I know that hearing these facts all together feels pretty “chilly and overcast.”

But I also know that, over its long history, MIT has confronted and pushed through many serious storms before.

And I take heart in what I see here on campus every day: The same MIT intensity. The same enthusiasm. The same creativity and drive.

And the people of MIT are applying that same energy in many different ways to meet these new challenges to our mission.

•    Our faculty are rising to the moment with exciting ideas to meet emerging federal opportunities. For the Department of Energy’s new Genesis Mission – in a herculean effort by our faculty and administrative staff – MIT PIs recently submitted 176 grant proposals. These proposals offer a snapshot of first-class MIT science and engineering, in service to the nation.

•    We’re aggressively pursuing new sources of funding, especially from industry, and we’re building on deep relationships, like the MIT-IBM Computing Research Lab, which we recently launched to shape the future of AI and quantum computing.

•    We’re exploring new ways to generate income through educational offerings (like masters'-only programs) that match our mission.
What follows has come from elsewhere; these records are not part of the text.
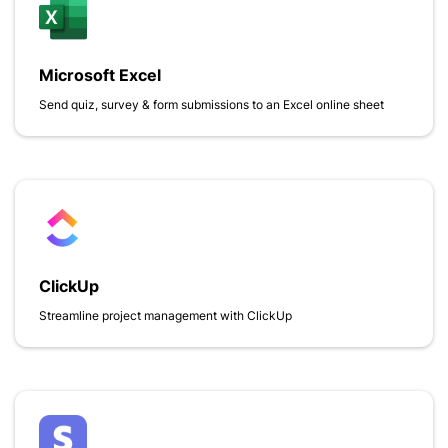
Microsoft Excel
Send quiz, survey & form submissions to an Excel online sheet
ClickUp
Streamline project management with ClickUp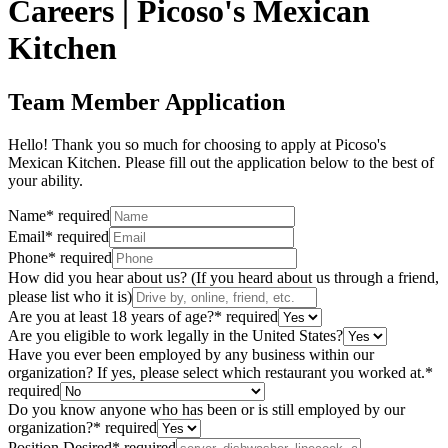
Careers | Picoso's Mexican
Kitchen
Team Member Application
Hello! Thank you so much for choosing to apply at Picoso's
Mexican Kitchen. Please fill out the application below to the best of
your ability.
Name
*
required
Email
*
required
Phone
*
required
How did you hear about us? (If you heard about us through a friend,
please list who it is)
Are you at least 18 years of age?
*
required
Are you eligible to work legally in the United States?
Have you ever been employed by any business within our
organization? If yes, please select which restaurant you worked at.
*
required
Do you know anyone who has been or is still employed by our
organization?
*
required
Position Desired
*
required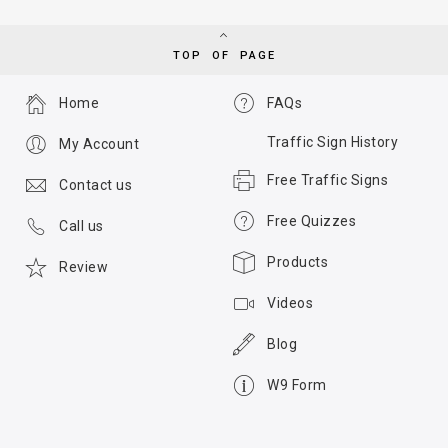
TOP OF PAGE
Home
FAQs
Traffic Sign History
My Account
Free Traffic Signs
Contact us
Free Quizzes
Call us
Products
Review
Videos
Blog
W9 Form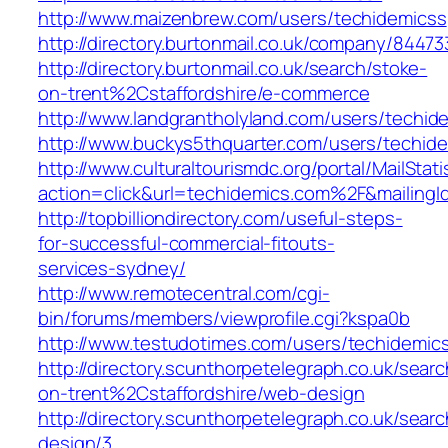
http://www.maizenbrew.com/users/techidemicss
http://directory.burtonmail.co.uk/company/844
http://directory.burtonmail.co.uk/search/stoke-
on-trent%2Cstaffordshire/e-commerce
http://www.landgrantholyland.com/users/techid
http://www.buckys5thquarter.com/users/techid
http://www.culturaltourismdc.org/portal/MailStati
action=click&url=techidemics.com%2F&mailing
http://topbilliondirectory.com/useful-steps-
for-successful-commercial-fitouts-
services-sydney/
http://www.remotecentral.com/cgi-
bin/forums/members/viewprofile.cgi?kspa0b
http://www.testudotimes.com/users/techidemic
http://directory.scunthorpetelegraph.co.uk/sear
on-trent%2Cstaffordshire/web-design
http://directory.scunthorpetelegraph.co.uk/se
design/3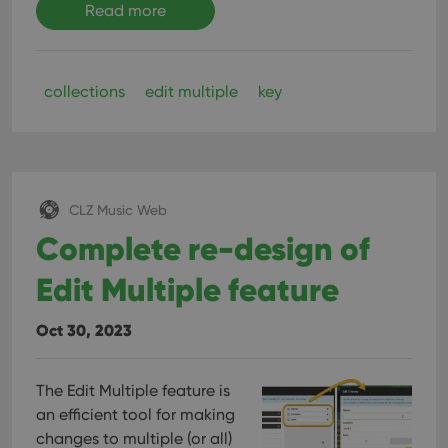
Read more
collections
edit multiple
key
CLZ Music Web
Complete re-design of
Edit Multiple feature
Oct 30, 2023
The Edit Multiple feature is
an efficient tool for making
changes to multiple (or all)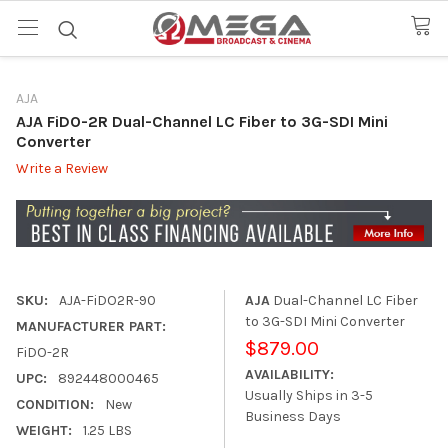
AJA
AJA FiDO-2R Dual-Channel LC Fiber to 3G-SDI Mini
Converter
Write a Review
SKU:
AJA-FiDO2R-90
AJA
Dual-Channel LC Fiber
to 3G-SDI Mini Converter
MANUFACTURER PART:
$879.00
FiDO-2R
AVAILABILITY:
UPC:
892448000465
Usually Ships in 3-5
CONDITION:
New
Business Days
WEIGHT:
1.25 LBS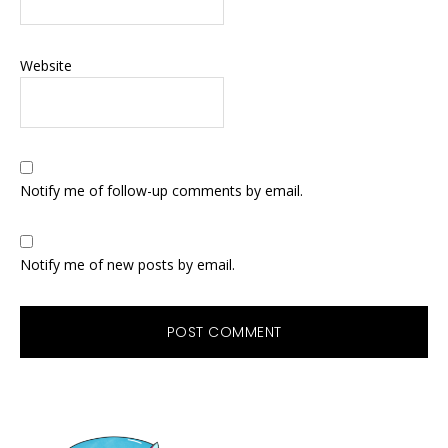
Website
Notify me of follow-up comments by email.
Notify me of new posts by email.
Primary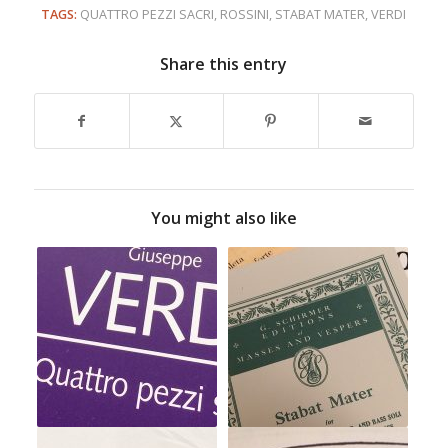
TAGS:
QUATTRO PEZZI SACRI
,
ROSSINI
,
STABAT MATER
,
VERDI
Share this entry
You might also like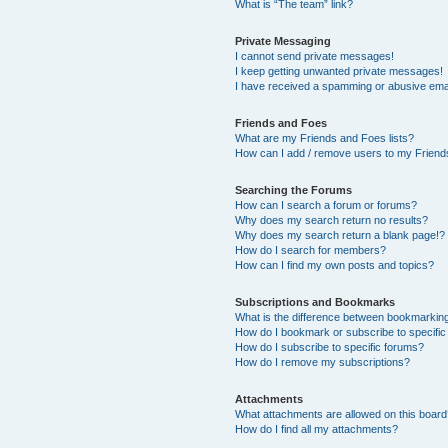
What is “The team” link?
Private Messaging
I cannot send private messages!
I keep getting unwanted private messages!
I have received a spamming or abusive ema
Friends and Foes
What are my Friends and Foes lists?
How can I add / remove users to my Friends
Searching the Forums
How can I search a forum or forums?
Why does my search return no results?
Why does my search return a blank page!?
How do I search for members?
How can I find my own posts and topics?
Subscriptions and Bookmarks
What is the difference between bookmarkin
How do I bookmark or subscribe to specific
How do I subscribe to specific forums?
How do I remove my subscriptions?
Attachments
What attachments are allowed on this boar
How do I find all my attachments?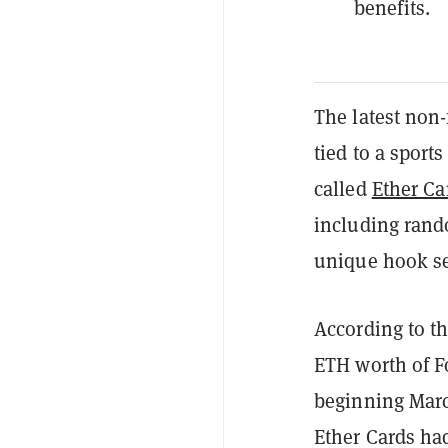
benefits.
The latest non-
tied to a sports
called
Ether Ca
including rand
unique hook s
According to th
ETH worth of Fo
beginning March
Ether Cards ha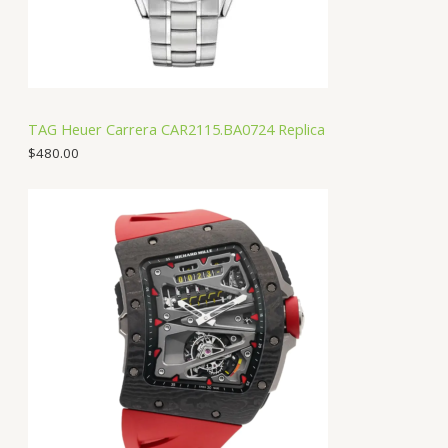
TAG Heuer Carrera CAR2115.BA0724 Replica
$
480.00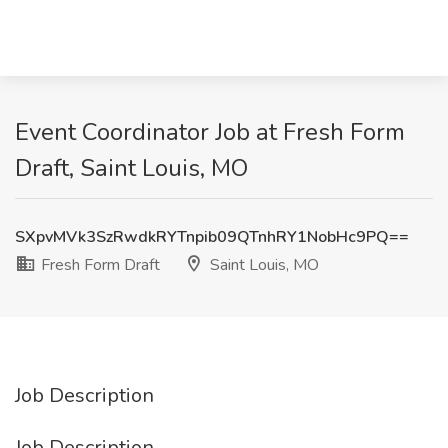
Event Coordinator Job at Fresh Form
Draft, Saint Louis, MO
SXpvMVk3SzRwdkRYTnpib09QTnhRY1NobHc9PQ==
Fresh Form Draft
Saint Louis, MO
Job Description
Job Description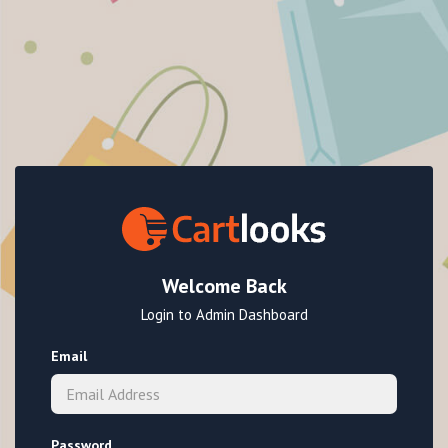
Welcome Back
Login to Admin Dashboard
Email
Password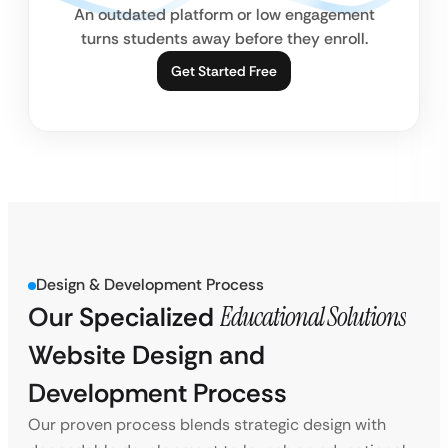
An outdated platform or low engagement
turns students away before they enroll.
Get Started Free
Design & Development Process
Our Specialized
Educational Solutions
Website Design and
Development Process
Our proven process blends strategic design with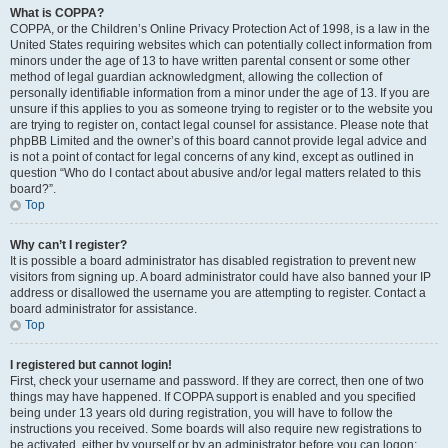
What is COPPA?
COPPA, or the Children’s Online Privacy Protection Act of 1998, is a law in the
United States requiring websites which can potentially collect information from
minors under the age of 13 to have written parental consent or some other
method of legal guardian acknowledgment, allowing the collection of
personally identifiable information from a minor under the age of 13. If you are
unsure if this applies to you as someone trying to register or to the website you
are trying to register on, contact legal counsel for assistance. Please note that
phpBB Limited and the owner’s of this board cannot provide legal advice and
is not a point of contact for legal concerns of any kind, except as outlined in
question “Who do I contact about abusive and/or legal matters related to this
board?”.
Top
Why can’t I register?
It is possible a board administrator has disabled registration to prevent new
visitors from signing up. A board administrator could have also banned your IP
address or disallowed the username you are attempting to register. Contact a
board administrator for assistance.
Top
I registered but cannot login!
First, check your username and password. If they are correct, then one of two
things may have happened. If COPPA support is enabled and you specified
being under 13 years old during registration, you will have to follow the
instructions you received. Some boards will also require new registrations to
be activated, either by yourself or by an administrator before you can logon;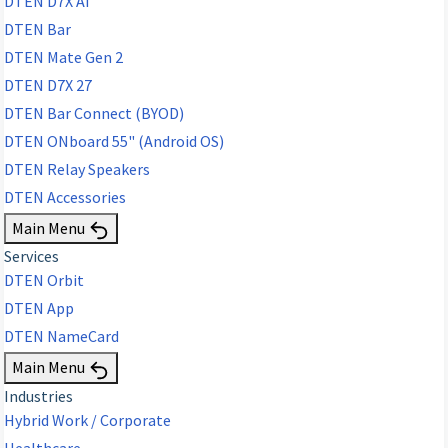
DTEN D7X AI
DTEN Bar
DTEN Mate Gen 2
DTEN D7X 27
DTEN Bar Connect (BYOD)
DTEN ONboard 55" (Android OS)
DTEN Relay Speakers
DTEN Accessories
Main Menu
Services
DTEN Orbit
DTEN App
DTEN NameCard
Main Menu
Industries
Hybrid Work / Corporate
Healthcare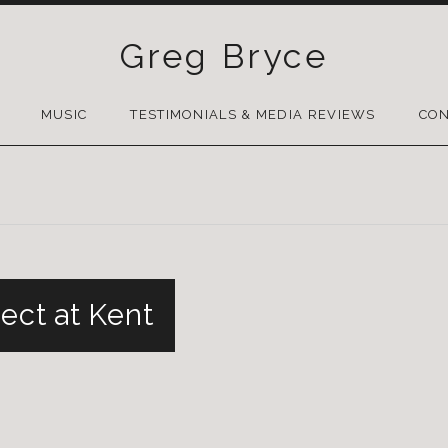
Greg Bryce
SKIP
TO
MUSIC
TESTIMONIALS & MEDIA REVIEWS
CON
CONTENT
ect at Kent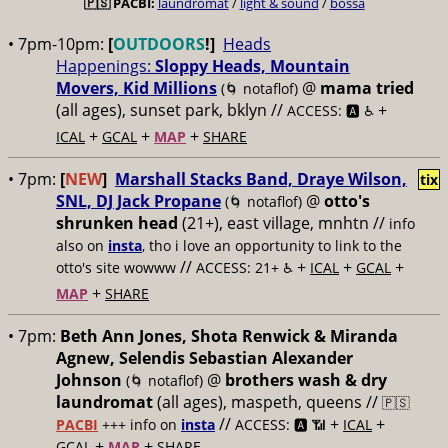
🇵🇸
PACBI:
laundromat
/
light & sound
/
bossa
• 7pm-10pm:
[
OUTDOORS
!]
Heads
Happenings:
Sloppy Heads, Mountain
Movers, Kid Millions
@
mama tried
(🌀 notaflof)
(all ages), sunset park, bklyn //
+
ACCESS: 🅰️ ♿️
+
+
+
ICAL
GCAL
MAP
SHARE
• 7pm:
[
NEW
]
Marshall Stacks Band, Draye Wilson,
tix
SNL, DJ Jack Propane
@
otto's
(🌀 notaflof)
shrunken head
(21+), east village, mnhtn //
info
also on
insta
, tho i love an opportunity to link to the
//
+
+
+
otto's site wowww
ACCESS: 21+ ♿️
ICAL
GCAL
+
MAP
SHARE
• 7pm:
Beth Ann Jones, Shota Renwick & Miranda
Agnew, Selendis Sebastian Alexander
Johnson
@
brothers wash & dry
(🌀 notaflof)
laundromat
(all ages), maspeth, queens //
🇵🇸
//
+
+
PACBI
+++
info on
insta
ACCESS: 🅰️ 📶
ICAL
+
+
GCAL
MAP
SHARE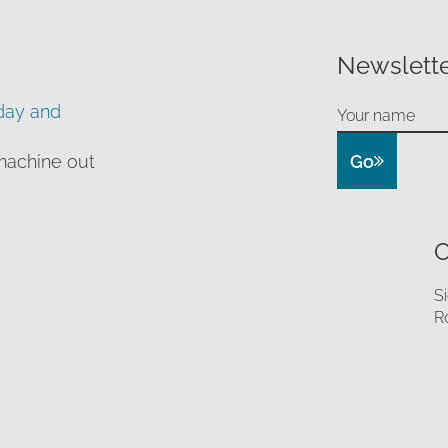
Newslette
day and
Go
machine out
O
S
R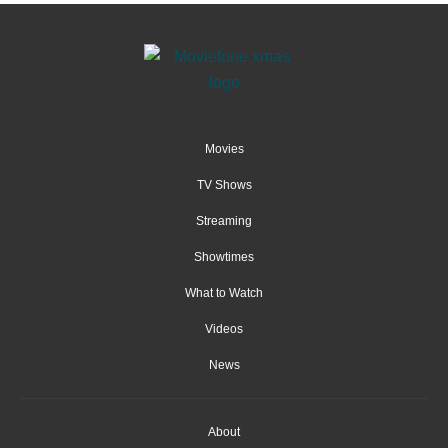
Movies
TV Shows
Streaming
Showtimes
What to Watch
Videos
News
About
•    With a new leader for our Resource Development team, we’re taking a fresh look at how to attract more support through philanthropy.

•    And our alumni and friends are stepping up, both with donations and as champions for the value of MIT.

We need to advocate for ourselves, and for America’s research universities, in all these ways and more.

Our Washington Office is working energetically, on both sides of the aisle, to raise awareness about the damage the endowment tax is doing to MIT and to a handful of our peer schools.

We’re pursuing new ways to engage policymakers and the public around the transformative impact of curiosity-driven science.

And I’m meeting frequently with leaders in Congress and the Administration, to make the case for MIT’s value to the nation.

I can do this with confidence because I know you’re all here, working to realize our mission.

Thank you for that – and for all you’ve done, and will do, to help the Institute navigate this difficult time.